* _SÉRIE D'EXERCICES_:
1. Recopiez mot pour mot le passage de l'extrait du document qui va de « Compte rendu d’Everglades (2019) » à « 2018. 181 p. ».
2. Répondez aux questions suivantes à partir de l'extrait du document.
(a) Qui a rédigé le compte rendu d'Everglades ?
(b) Quelle maison d'édition a publié Everglades, et dans quelle ville ?
(c) Combien de pages compte Everglades ?
3. Présentez sous forme de liste le paragraphe de l'extrait du document qui commence par « Compte rendu d’Everglades rédigé par », en conservant ses informations principales.

Compte rendu d’Everglades (2019)
Compte rendu d’Everglades rédigé par Catherine Parayre pour Voix plurielles, la revue de l’Association des Professeur-e-s de Français des Universités et Collèges Canadiens
Lien direct PDF: https://journals.library.brocku.ca/index.php/voixplurielles/article/view/2096/1669
Voix plurielles 15.2 (2018) 259
Dugas, Daniel H. et Valerie LeBlanc. Everglades. Sudbury : Prise de parole, 2018. 181 p.

* _DONNÉES FOURNIES_:
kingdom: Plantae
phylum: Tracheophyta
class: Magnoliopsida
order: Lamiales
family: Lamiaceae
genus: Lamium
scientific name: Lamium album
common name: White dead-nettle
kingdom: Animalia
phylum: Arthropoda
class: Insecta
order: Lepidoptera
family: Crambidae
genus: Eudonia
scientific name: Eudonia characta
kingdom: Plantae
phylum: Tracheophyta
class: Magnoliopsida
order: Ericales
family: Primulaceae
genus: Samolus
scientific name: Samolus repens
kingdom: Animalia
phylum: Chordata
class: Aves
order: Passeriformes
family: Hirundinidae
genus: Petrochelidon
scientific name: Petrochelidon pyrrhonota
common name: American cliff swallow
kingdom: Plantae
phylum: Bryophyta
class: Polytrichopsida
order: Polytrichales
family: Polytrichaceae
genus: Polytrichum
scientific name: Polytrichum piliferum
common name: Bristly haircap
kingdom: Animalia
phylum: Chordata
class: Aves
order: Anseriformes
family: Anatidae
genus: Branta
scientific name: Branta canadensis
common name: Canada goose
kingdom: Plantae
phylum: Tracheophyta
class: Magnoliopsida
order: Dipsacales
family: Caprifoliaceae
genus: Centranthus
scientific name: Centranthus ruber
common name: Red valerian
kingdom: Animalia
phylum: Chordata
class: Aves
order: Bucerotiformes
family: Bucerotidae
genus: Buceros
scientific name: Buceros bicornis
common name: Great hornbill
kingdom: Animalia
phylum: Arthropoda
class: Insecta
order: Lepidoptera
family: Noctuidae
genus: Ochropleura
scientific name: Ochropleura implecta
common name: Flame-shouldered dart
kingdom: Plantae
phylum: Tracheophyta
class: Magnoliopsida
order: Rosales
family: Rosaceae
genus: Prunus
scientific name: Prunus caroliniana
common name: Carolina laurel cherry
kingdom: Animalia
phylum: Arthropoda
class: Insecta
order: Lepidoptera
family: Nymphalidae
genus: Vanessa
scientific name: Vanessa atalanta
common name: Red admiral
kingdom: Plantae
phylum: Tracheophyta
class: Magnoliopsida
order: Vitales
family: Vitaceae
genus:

* _RÉPONSES AUX EXERCICES_:
1.
Compte rendu d’Everglades (2019)
Compte rendu d’Everglades rédigé par Catherine Parayre pour Voix plurielles, la revue de l’Association des Professeur-e-s de Français des Universités et Collèges Canadiens
Lien direct PDF: https://journals.library.brocku.ca/index.php/voixplurielles/article/view/2096/1669
Voix plurielles 15.2 (2018) 259
Dugas, Daniel H. et Valerie LeBlanc. Everglades. Sudbury : Prise de parole, 2018. 181 p.

2.
(a) Catherine Parayre.
(b) Prise de parole, à Sudbury.
(c) 181 pages.

3.
- Objet : compte rendu d'Everglades
- Rédaction : Catherine Parayre
- Publication : Voix plurielles
- Éditeur de la revue : l'Association des Professeur-e-s de Français des Universités et Collèges Canadiens